START SUPPLIED MATERIAL
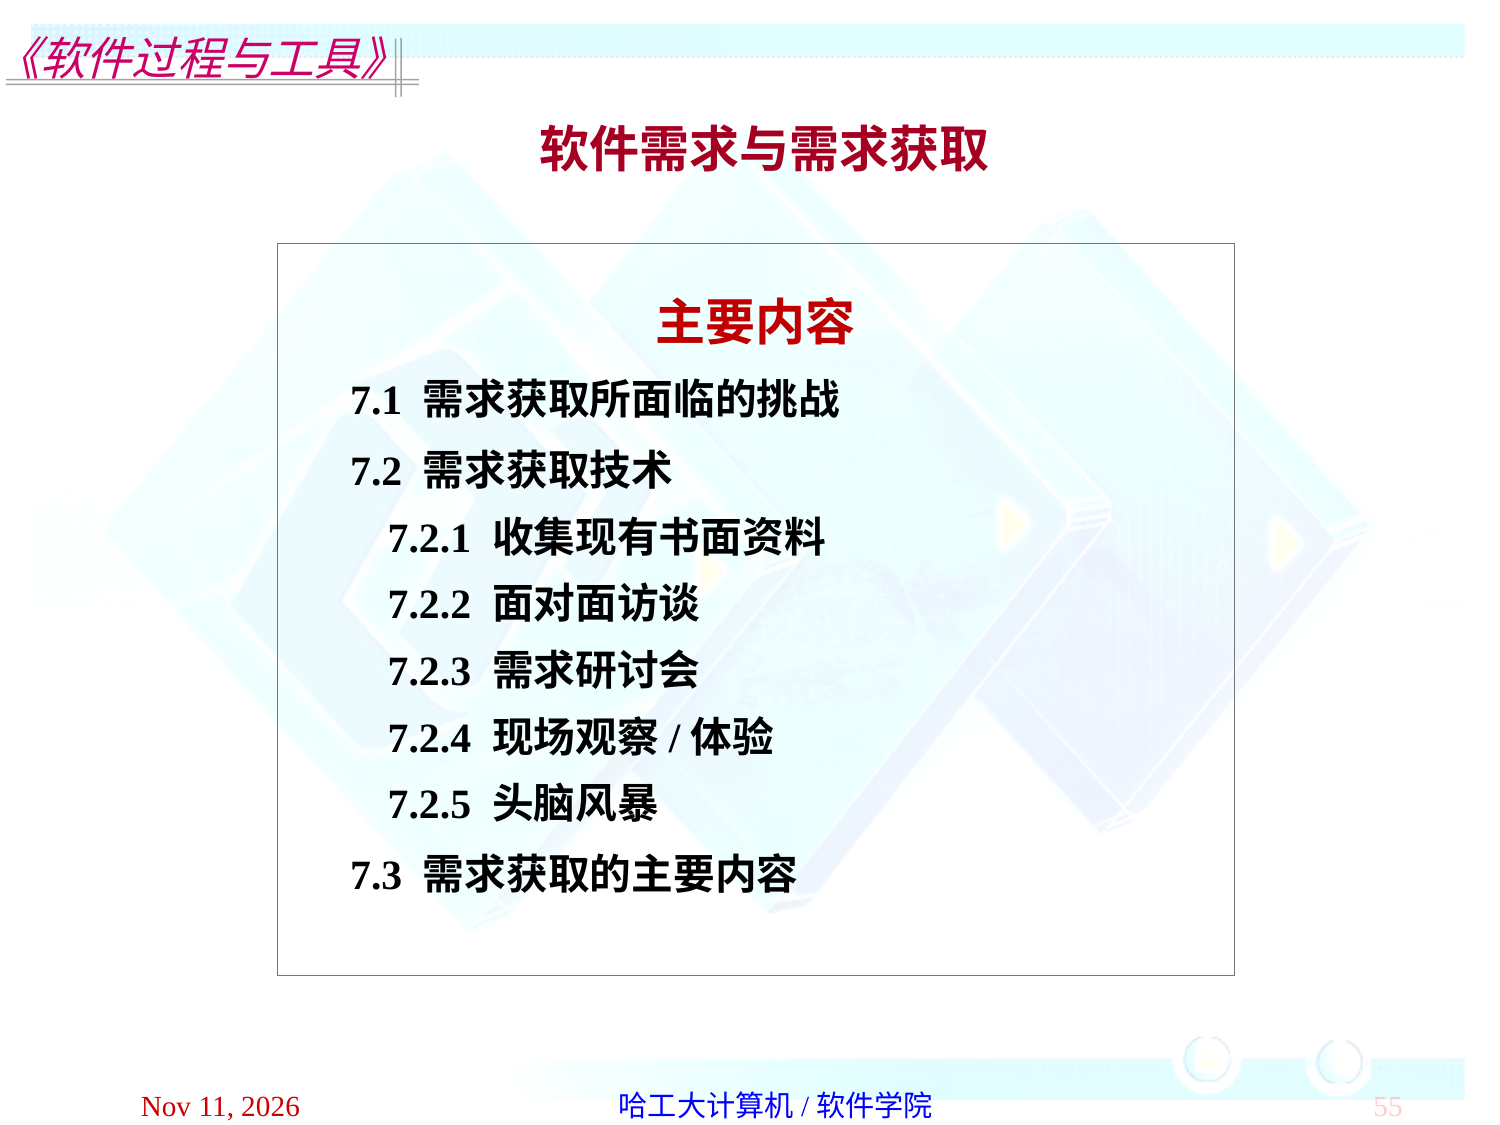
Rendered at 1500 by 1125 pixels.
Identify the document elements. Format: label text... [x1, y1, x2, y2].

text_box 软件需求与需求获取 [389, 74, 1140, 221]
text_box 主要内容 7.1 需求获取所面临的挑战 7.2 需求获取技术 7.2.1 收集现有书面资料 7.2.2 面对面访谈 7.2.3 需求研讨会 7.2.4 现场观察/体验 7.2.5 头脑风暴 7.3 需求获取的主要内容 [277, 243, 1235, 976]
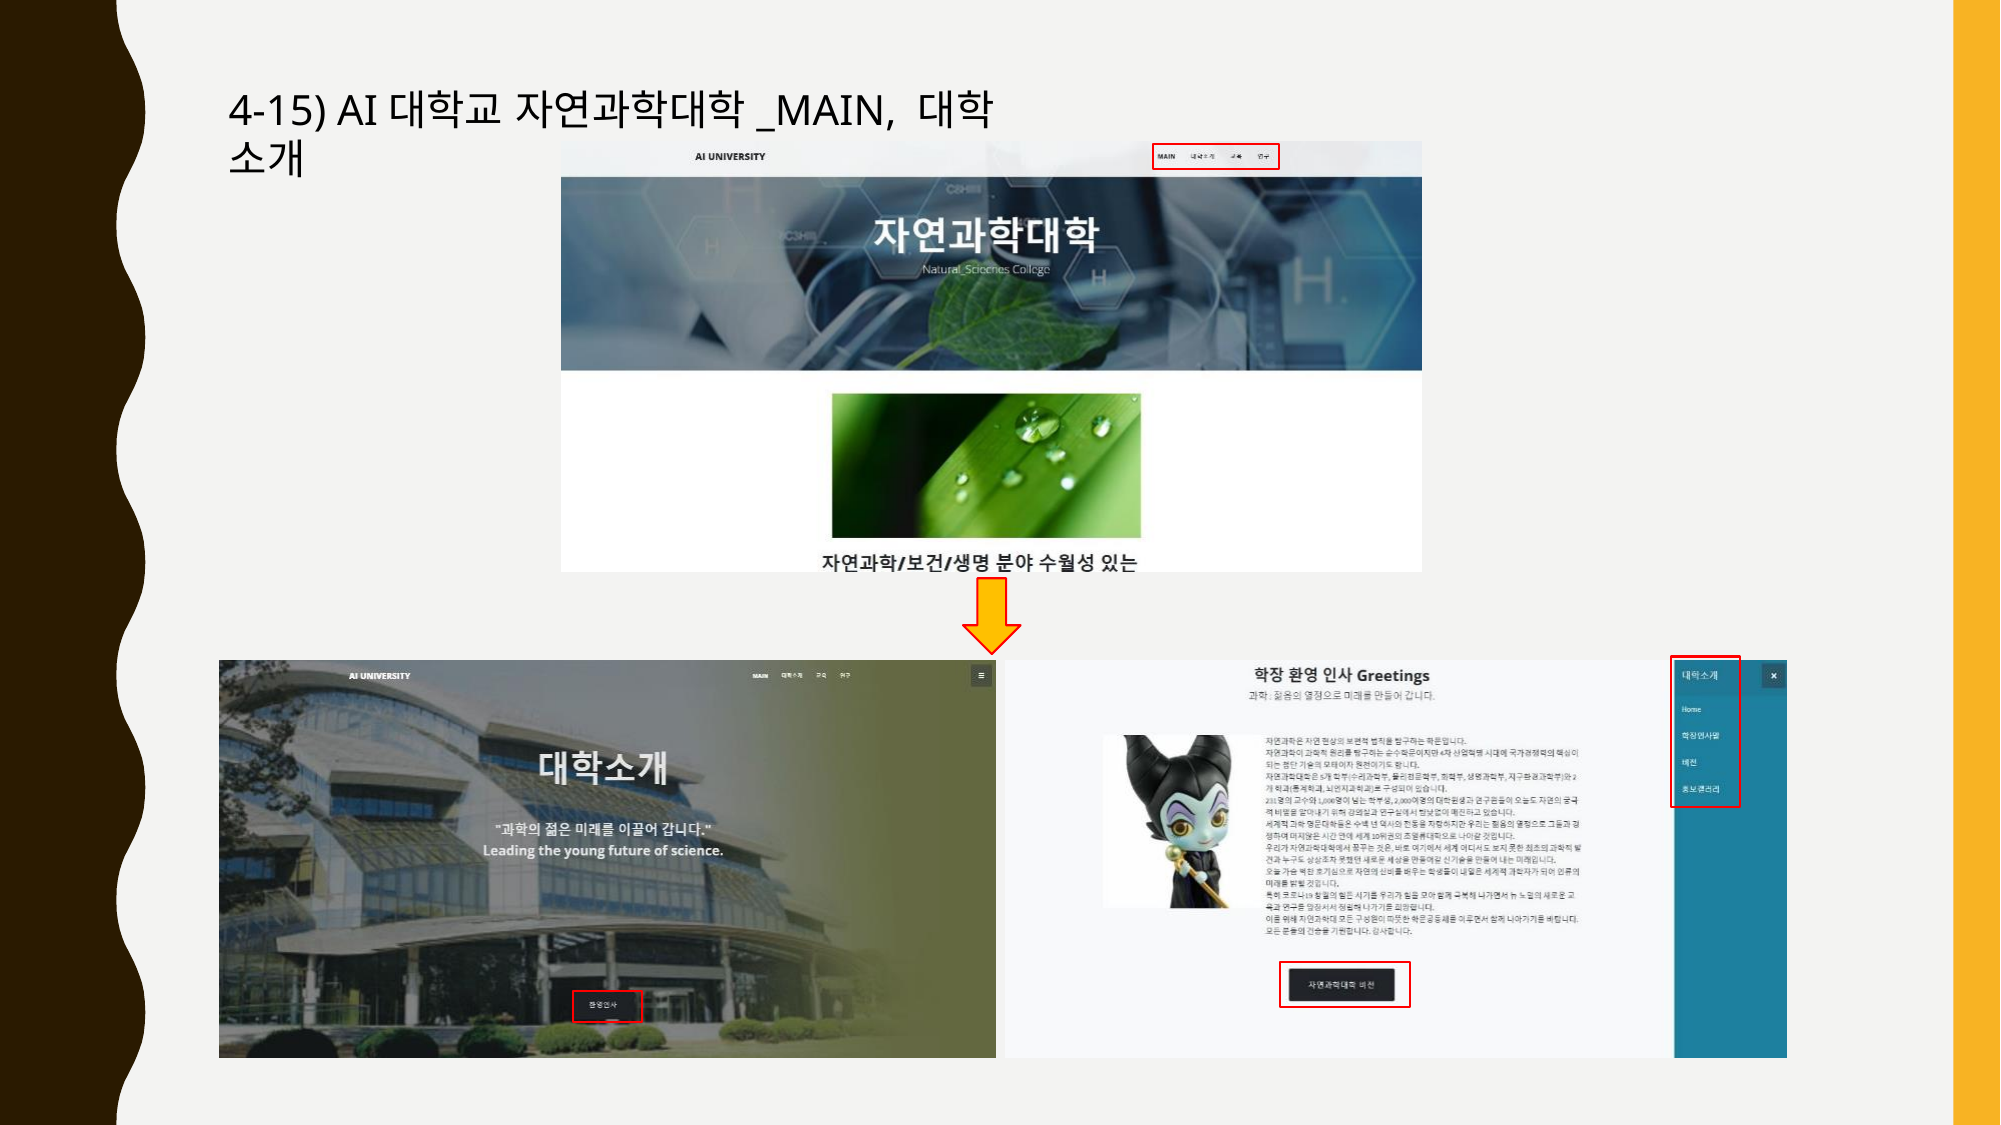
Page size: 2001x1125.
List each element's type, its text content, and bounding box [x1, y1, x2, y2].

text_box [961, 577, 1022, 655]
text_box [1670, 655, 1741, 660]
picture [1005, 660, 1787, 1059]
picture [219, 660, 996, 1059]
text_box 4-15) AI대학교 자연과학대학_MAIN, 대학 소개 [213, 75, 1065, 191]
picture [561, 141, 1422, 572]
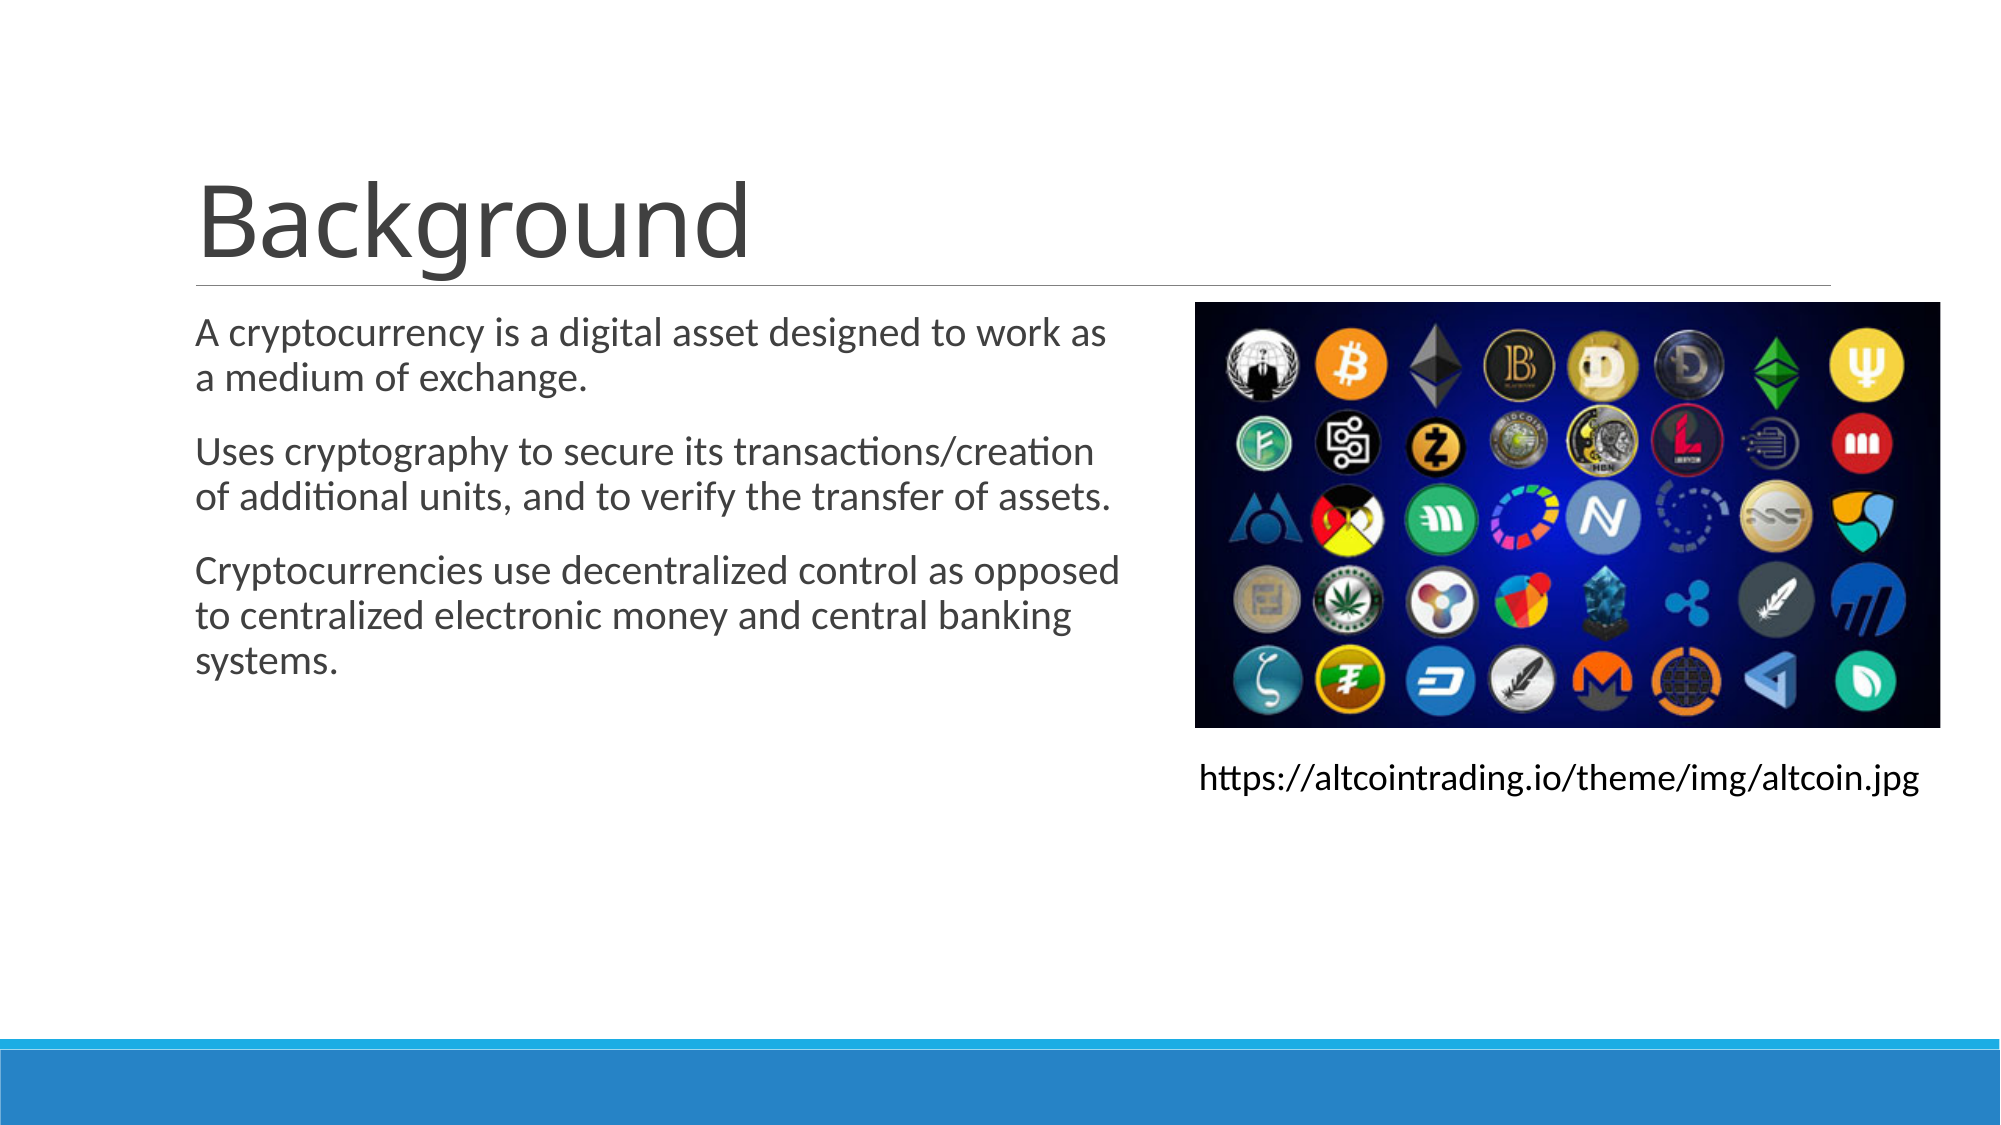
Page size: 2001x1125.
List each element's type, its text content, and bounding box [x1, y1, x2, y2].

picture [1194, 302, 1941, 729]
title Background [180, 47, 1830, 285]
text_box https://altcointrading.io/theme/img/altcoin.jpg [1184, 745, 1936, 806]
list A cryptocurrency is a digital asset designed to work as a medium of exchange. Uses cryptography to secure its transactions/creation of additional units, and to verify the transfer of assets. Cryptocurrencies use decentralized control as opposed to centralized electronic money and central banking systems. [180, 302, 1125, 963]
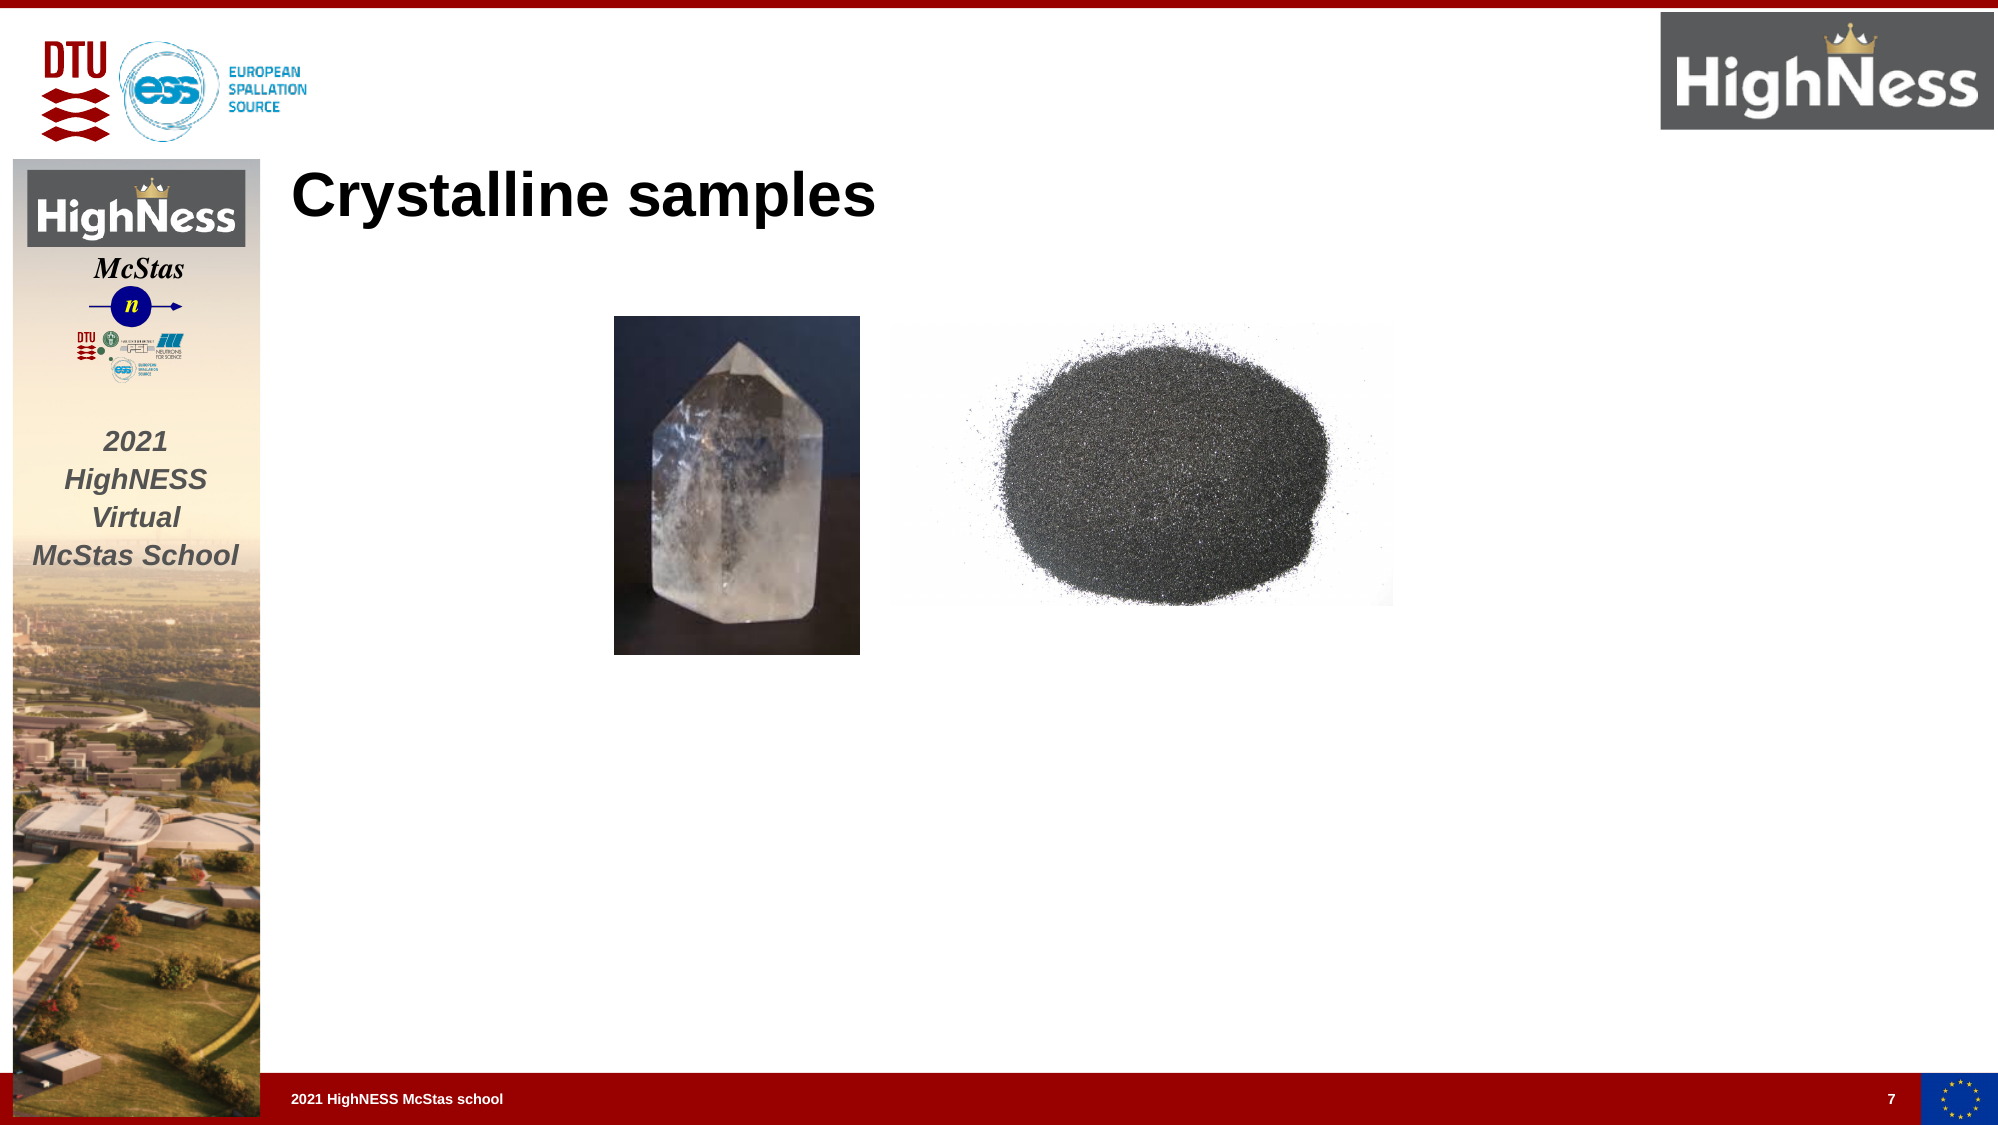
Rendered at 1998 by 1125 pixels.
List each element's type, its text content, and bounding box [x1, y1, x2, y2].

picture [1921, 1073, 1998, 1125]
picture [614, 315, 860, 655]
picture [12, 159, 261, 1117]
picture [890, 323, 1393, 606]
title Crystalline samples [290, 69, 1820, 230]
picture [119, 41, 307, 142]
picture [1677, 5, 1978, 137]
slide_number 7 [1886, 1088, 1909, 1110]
END SUPPLIED MATERIAL
PROMPT =>
Quote every record above exactly, leaving out any pictures.

TASK OUTPUT =>
Rendered at 1500 by 1125 pixels.
Identify the document elements. Format: label text... [x1, y1, x2, y2].

text_box 软件需求与需求获取 [389, 74, 1140, 221]
text_box 主要内容 7.1 需求获取所面临的挑战 7.2 需求获取技术 7.2.1 收集现有书面资料 7.2.2 面对面访谈 7.2.3 需求研讨会 7.2.4 现场观察/体验 7.2.5 头脑风暴 7.3 需求获取的主要内容 [277, 243, 1235, 976]
Page size: 2001x1125.
List each element's type, its text content, and bounding box [x1, y1, x2, y2].

text_box [961, 577, 1022, 655]
text_box [1670, 655, 1741, 660]
picture [1005, 660, 1787, 1059]
picture [219, 660, 996, 1059]
text_box 4-15) AI대학교 자연과학대학_MAIN, 대학 소개 [213, 75, 1065, 191]
picture [561, 141, 1422, 572]
Page size: 2001x1125.
List each element's type, its text content, and bounding box [x1, y1, x2, y2].

picture [1194, 302, 1941, 729]
title Background [180, 47, 1830, 285]
text_box https://altcointrading.io/theme/img/altcoin.jpg [1184, 745, 1936, 806]
list A cryptocurrency is a digital asset designed to work as a medium of exchange. Uses cryptography to secure its transactions/creation of additional units, and to verify the transfer of assets. Cryptocurrencies use decentralized control as opposed to centralized electronic money and central banking systems. [180, 302, 1125, 963]
Rendered at 1998 by 1125 pixels.
List each element's type, its text content, and bounding box [x1, y1, x2, y2].

picture [1921, 1073, 1998, 1125]
picture [614, 315, 860, 655]
picture [12, 159, 261, 1117]
picture [890, 323, 1393, 606]
title Crystalline samples [290, 69, 1820, 230]
picture [119, 41, 307, 142]
picture [1677, 5, 1978, 137]
slide_number 7 [1886, 1088, 1909, 1110]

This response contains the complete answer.